Key Points
- Starship completed its longest and farthest test flight to date. The booster stage lost contact before a planned ocean splashdown.
- Starship reached space but lost attitude control before re-entry. The payload doors failed to open, preventing the satellite from being released.
- The flight followed two prior failures and FAA regulatory delays.
- Musk remains committed to using Starship for missions to the Moon and Mars.
SpaceX’s Starship rocket system, central to Elon Musk’s vision of interplanetary travel, launched successfully from the company’s Starbase facility in Texas on Tuesday evening. This ninth uncrewed test flight marks the most advanced attempt yet, as it flies farther than its two previous missions, which ended in explosions.
Lifting off at 7:36 p.m. EDT, the massive two-stage vehicle—comprising the upper-stage Starship atop a Super Heavy booster—rose powerfully on its Raptor engines. It was the first flight to use a previously flown Super Heavy booster, highlighting SpaceX’s push for full rocket reusability.
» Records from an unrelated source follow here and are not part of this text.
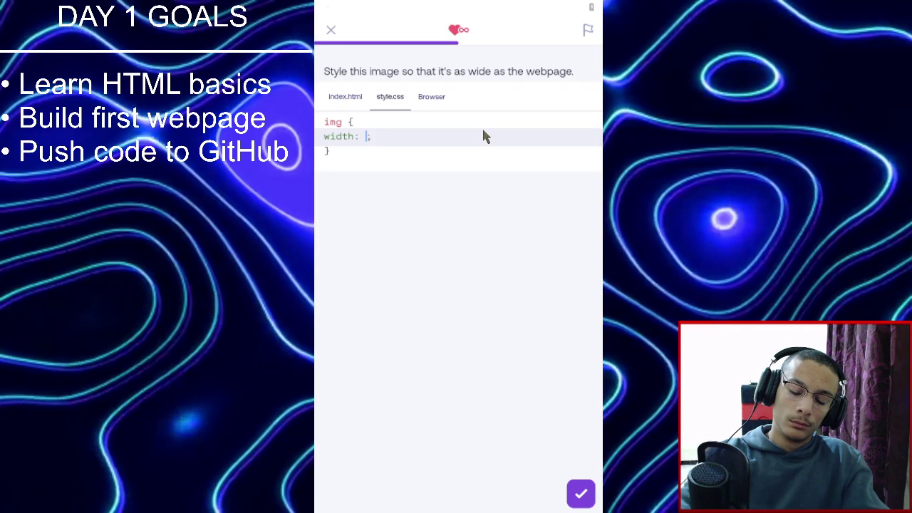
pyautogui.write('100%')
pyautogui.click(580, 490)
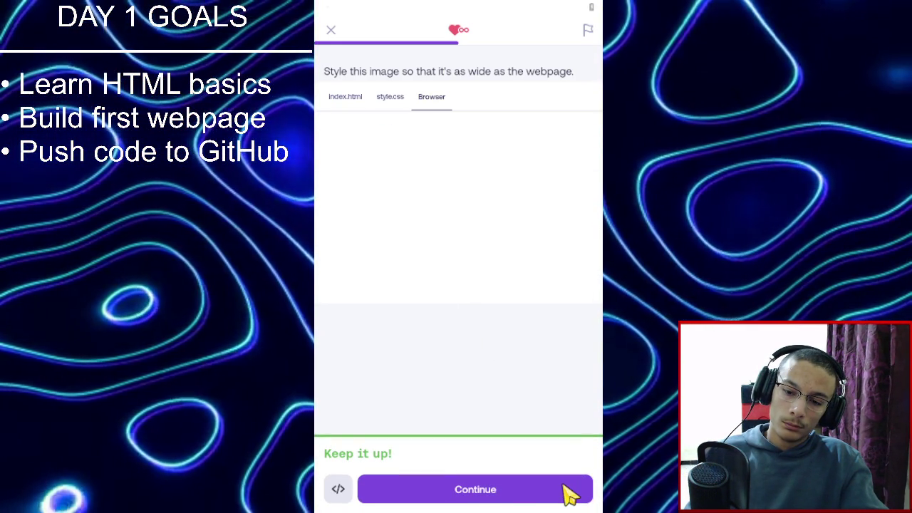
pyautogui.click(570, 493)
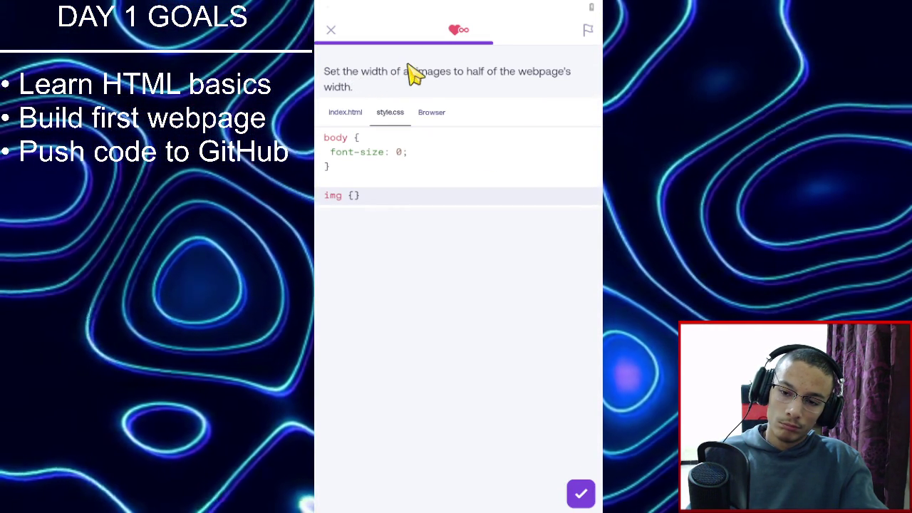
# Add width: 50% inside the img rule, pass the check and continue to the button exercise.
pyautogui.click(378, 197)
pyautogui.press('Return')
pyautogui.press('Up')
pyautogui.write('wid')
pyautogui.press('Return')
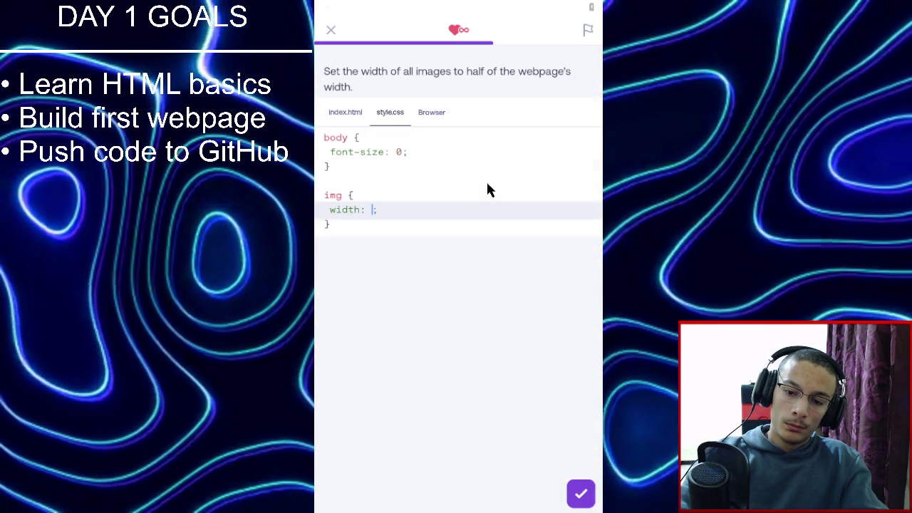
pyautogui.write('50%')
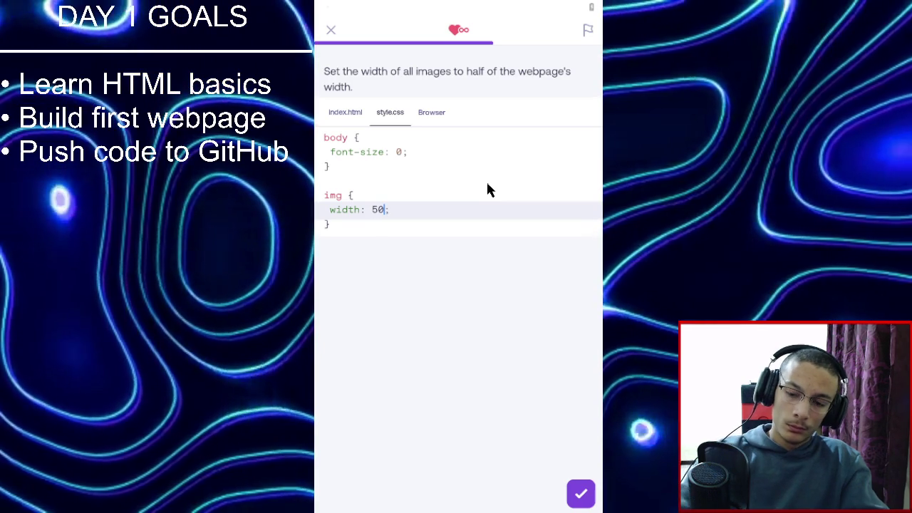
pyautogui.click(582, 493)
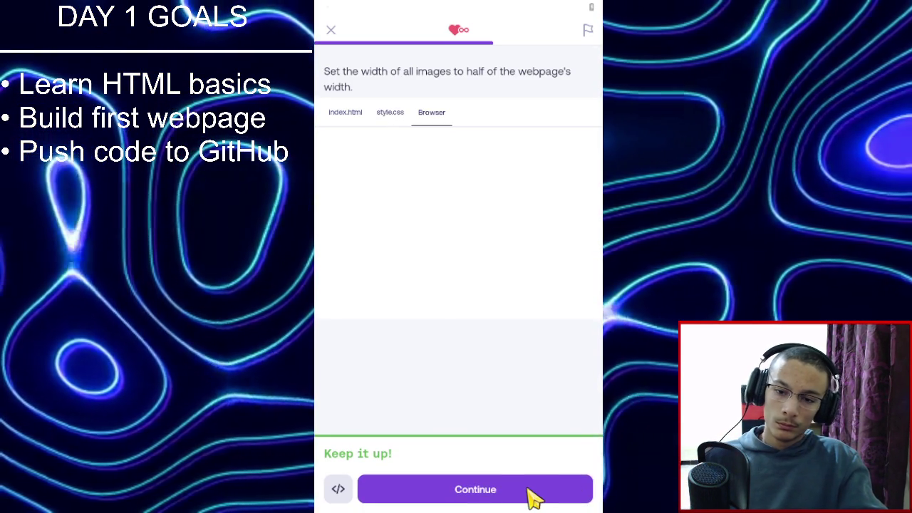
pyautogui.click(529, 489)
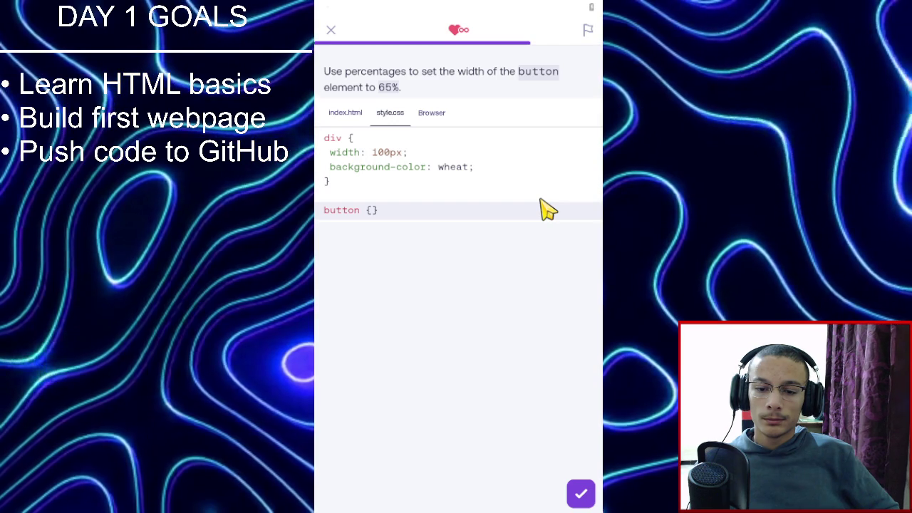
# Add width: 65% inside the button rule.
pyautogui.click(371, 211)
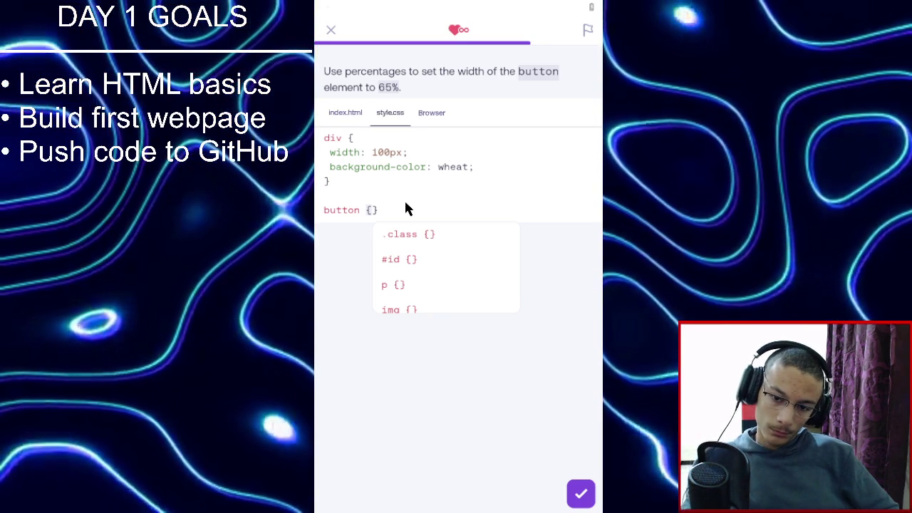
pyautogui.press('Return')
pyautogui.press('Return')
pyautogui.press('Up')
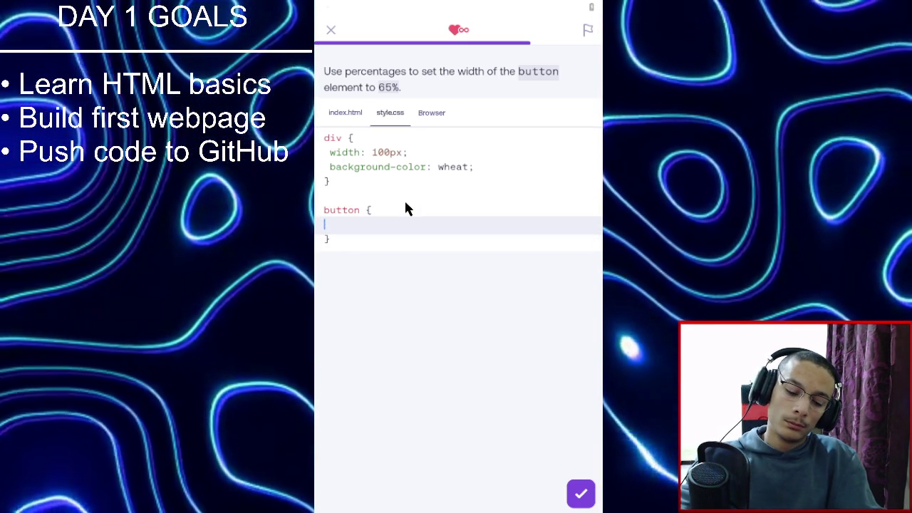
pyautogui.write('wid')
pyautogui.press('Tab')
pyautogui.write('65')
pyautogui.write('%')
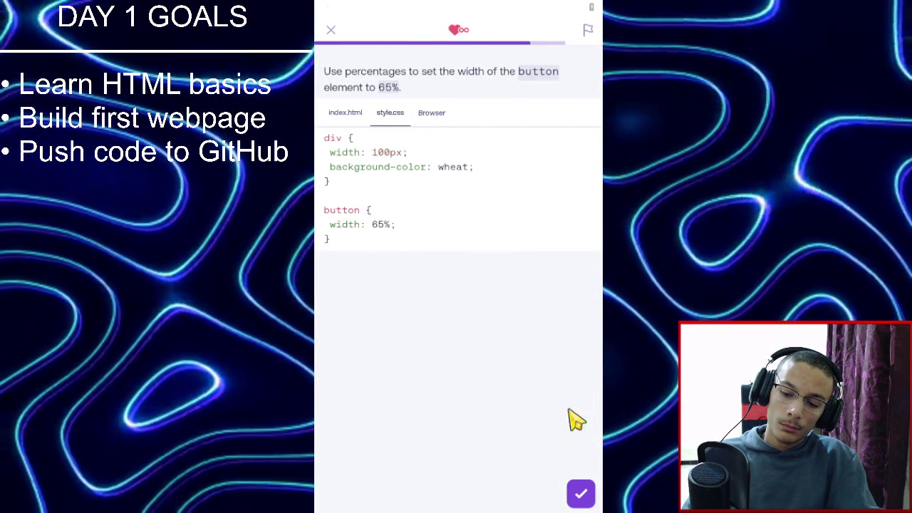
# Have the image and 65% button answers checked and continue to the quarter-width exercise.
pyautogui.click(587, 492)
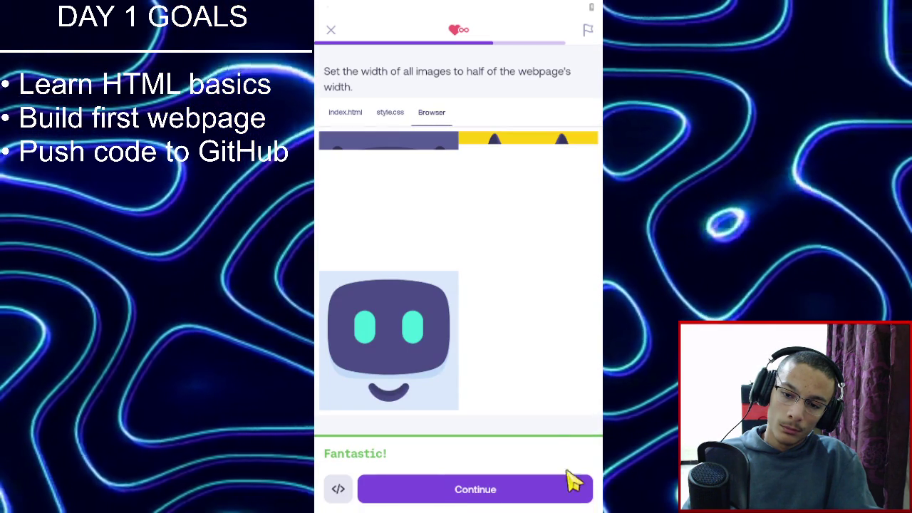
pyautogui.click(389, 120)
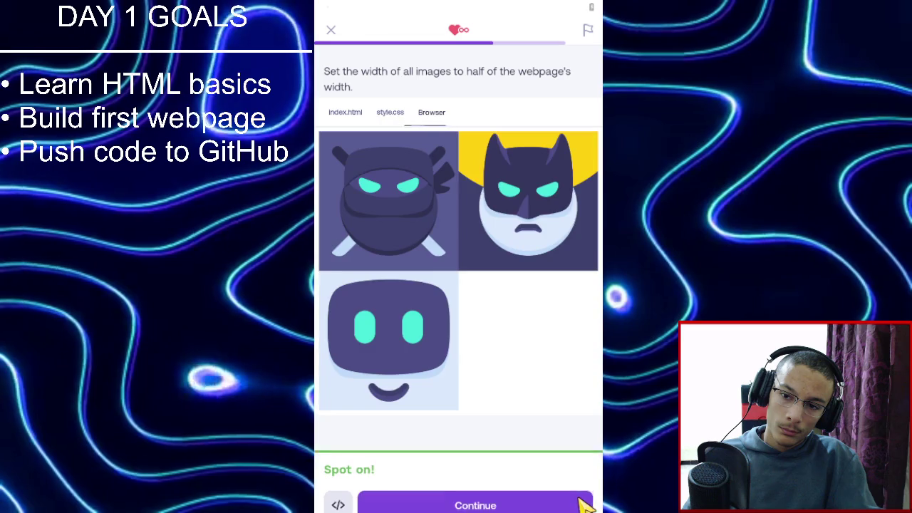
pyautogui.click(579, 497)
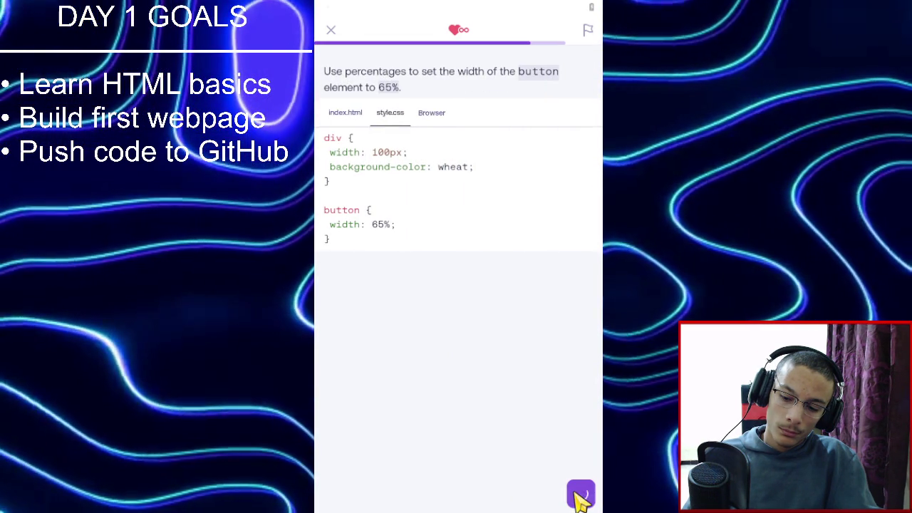
pyautogui.click(579, 499)
pyautogui.click(579, 499)
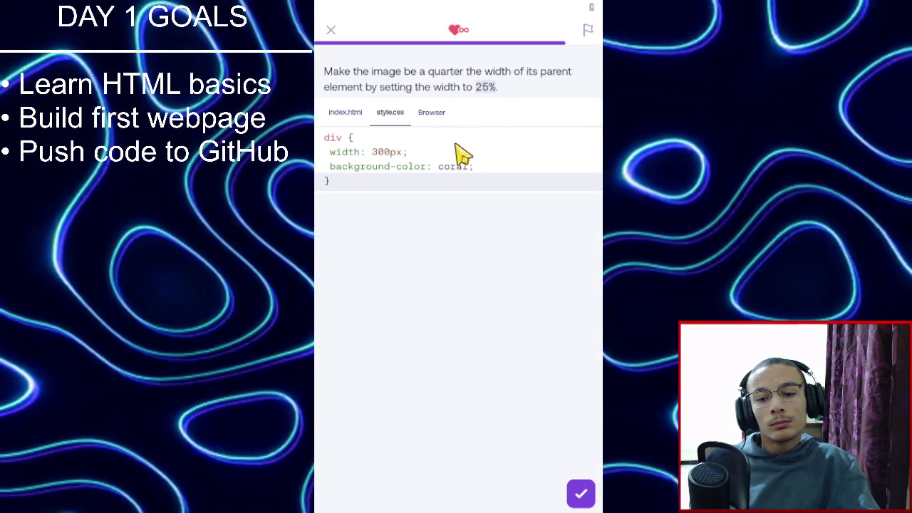
# Start a new img rule below the div rule in style.css.
pyautogui.click(491, 161)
As planned, the booster separated several minutes into the flight, but contact was lost during its return to Earth. The vehicle likely missed its target splashdown and fell into the ocean. Meanwhile, Starship reached suborbital space but experienced issues mid-flight. Its payload doors failed to open, preventing the deployment of mock satellites, and SpaceX later reported a loss of attitude control. This left the vehicle spinning as it prepared for re-entry, casting doubt on a safe splashdown in the Indian Ocean.
This test followed nearly two months of delays due to a Federal Aviation Administration (FAA) investigation into previous Starship failures. Debris from earlier launches had disrupted air travel and triggered tighter regulatory scrutiny. Tuesday’s flight saw expanded safety zones as a precaution.
Despite recent test setbacks, this latest flight achieved milestones in duration and distance. Musk hopes Starship will eventually carry cargo and humans to the Moon and Mars, replacing the current Falcon 9 rocket for regular orbital missions.
Musk was expected to give a post-flight update at Starbase, outlining new plans for Starship and reaffirming his commitment to making life multi-planetary. As the centerpiece of NASA’s Artemis program and future Mars missions, Starship remains vital to U.S. space ambitions, with strong political support from former President Donald Trump.